Start of Block

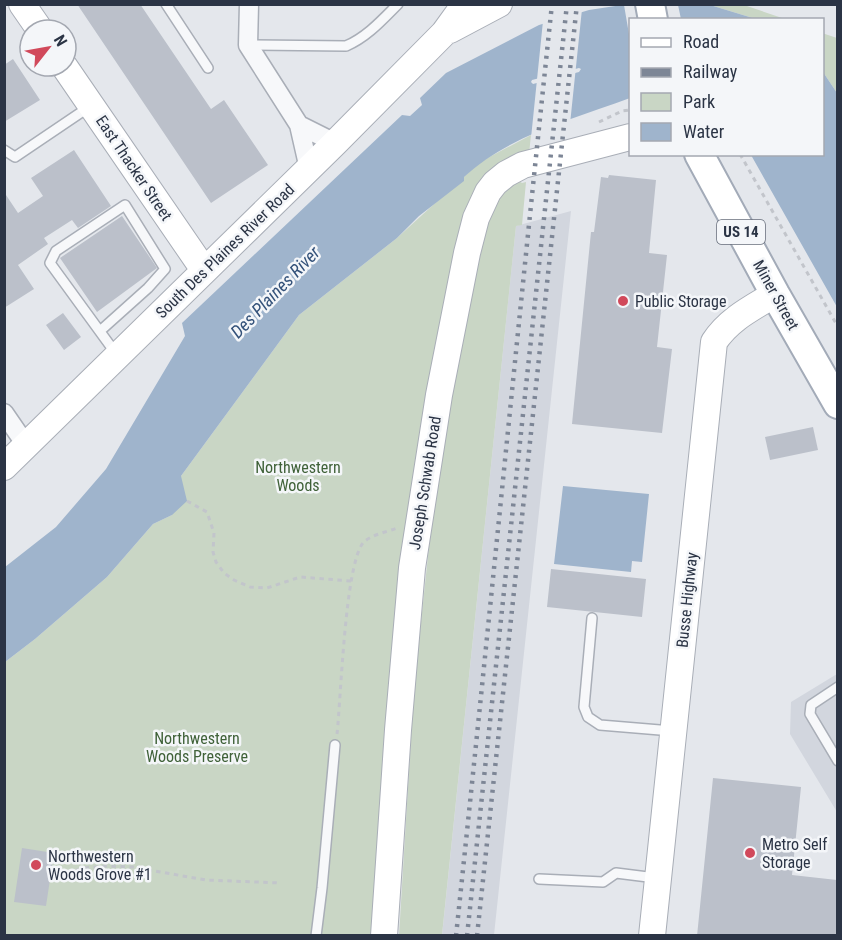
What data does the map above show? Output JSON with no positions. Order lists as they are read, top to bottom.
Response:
{
  "streets": {
    "main road": [
      "East Thacker Street",
      "US 14",
      "South Des Plaines River Road",
      "Miner Street",
      "Joseph Schwab Road",
      "Busse Highway"
    ]
  },
  "crossings": [
    ["East Thacker Street", "South Des Plaines River Road"],
    ["Miner Street", "Busse Highway"]
  ],
  "water": ["Des Plaines River"],
  "parks": ["Northwestern Woods", "Northwestern Woods Preserve"],
  "places": ["Public Storage", "Metro Self Storage", "Northwestern Woods Grove #1"],
  "legend": [
    "Road",
    "Railway",
    "Park",
    "Water"
  ],
  "north": "top right"
}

End of Block

About this task: Each record above should be copied character for character, with pictures dropped.

Solution for this exercise:
What data does the map above show? Output JSON with no positions. Order lists as they are read, top to bottom.
Response:
{
  "streets": {
    "main road": [
      "East Thacker Street",
      "US 14",
      "South Des Plaines River Road",
      "Miner Street",
      "Joseph Schwab Road",
      "Busse Highway"
    ]
  },
  "crossings": [
    ["East Thacker Street", "South Des Plaines River Road"],
    ["Miner Street", "Busse Highway"]
  ],
  "water": ["Des Plaines River"],
  "parks": ["Northwestern Woods", "Northwestern Woods Preserve"],
  "places": ["Public Storage", "Metro Self Storage", "Northwestern Woods Grove #1"],
  "legend": [
    "Road",
    "Railway",
    "Park",
    "Water"
  ],
  "north": "top right"
}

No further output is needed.